Sensi di colpa e scarico di responsabilità (Genesi 3, 12 – 3, 13)

11 ottobre 2015

Sensi di colpa e scarico di responsabilità (Genesi 3, 12 – 3, 13)

3,12 L’uomo rispose: «La donna che tu mi hai messa accanto, è lei che mi ha dato del frutto dell’albero, e io ne ho mangiato».

A questo punto l’uomo replica alla contestazione del suo Dio nel modo più banale, ma che è diventato un classico per chi si sente in colpa. Scaricando le sue responsabilità su un altro, in questo caso su un’altra: è stata la donna che (quasi) lo ha costretto a mangiare il frutto dell’albero (o, quantomeno, indotto in tentazione).

Qui emerge un altro archetipo maschilista: la donna tentatrice, la donna seduttrice (nella sua duplice versione: positiva e negativa); in questo caso (a dire il vero) solo negativa.

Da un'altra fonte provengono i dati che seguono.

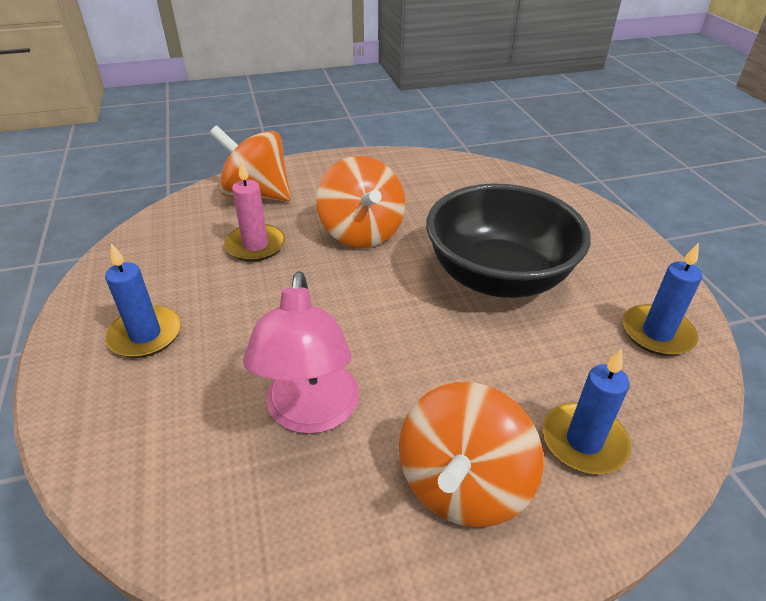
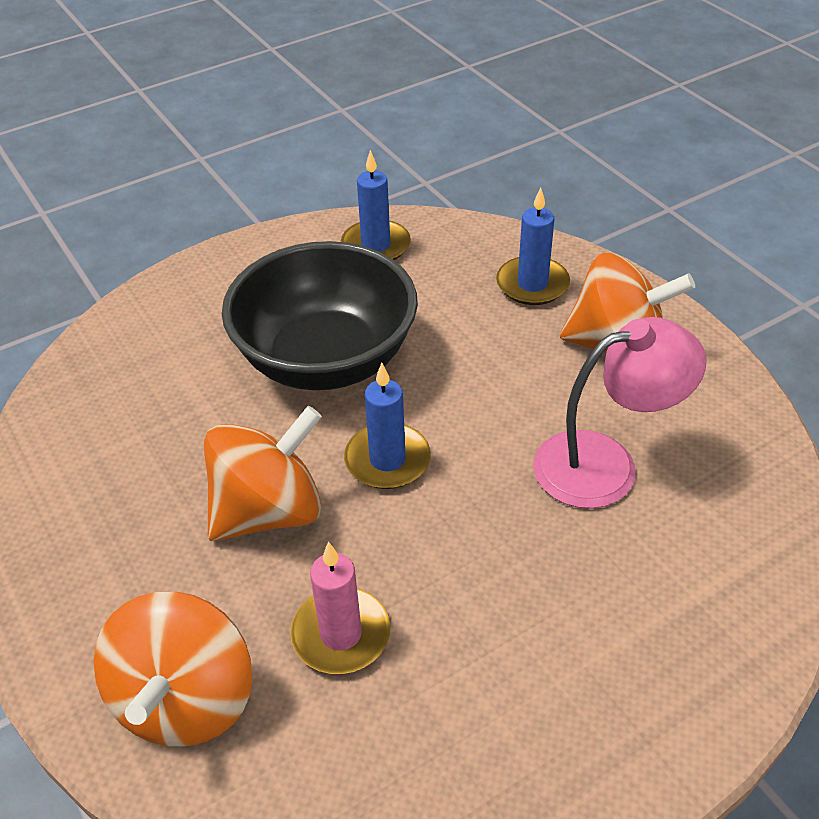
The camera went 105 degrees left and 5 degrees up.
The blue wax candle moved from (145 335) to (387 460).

Inoltre l’uomo in questa situazione si rivolge alla donna con ben altro sentimento rispetto a quanto la incontrò per la prima volta, a quando Dio la creò staccandola da una costola di lui. Allora le sue prime parole furono di gioia e di ammirazione: “Questa, finalmente, è ossa delle mie ossa e carne della mia carne”.

Adesso dopo la colpa egli sembra quasi disprezzarla, le sue parole sono di separazione e quasi allontanamento: “La donna che tu mi hai messo accanto…”; come a dire: “Tu hai la responsabilità di avermela messa accanto, io non la volevo.”

Segno che i sensi di colpa dividono, creano angoscia, dissociazione dentro di sé e, per conseguenza, anche fuori di sé, tra me e l’altro/a.

3,13 Dio il SIGNORE disse alla donna: «Perché hai fatto questo?» La donna rispose: «Il serpente mi ha ingannata e io ne ho mangiato».

Chiamata in causa, la donna non assume un atteggiamento molto diverso dal suo compagno: scarica le sue responsabilità sul serpente.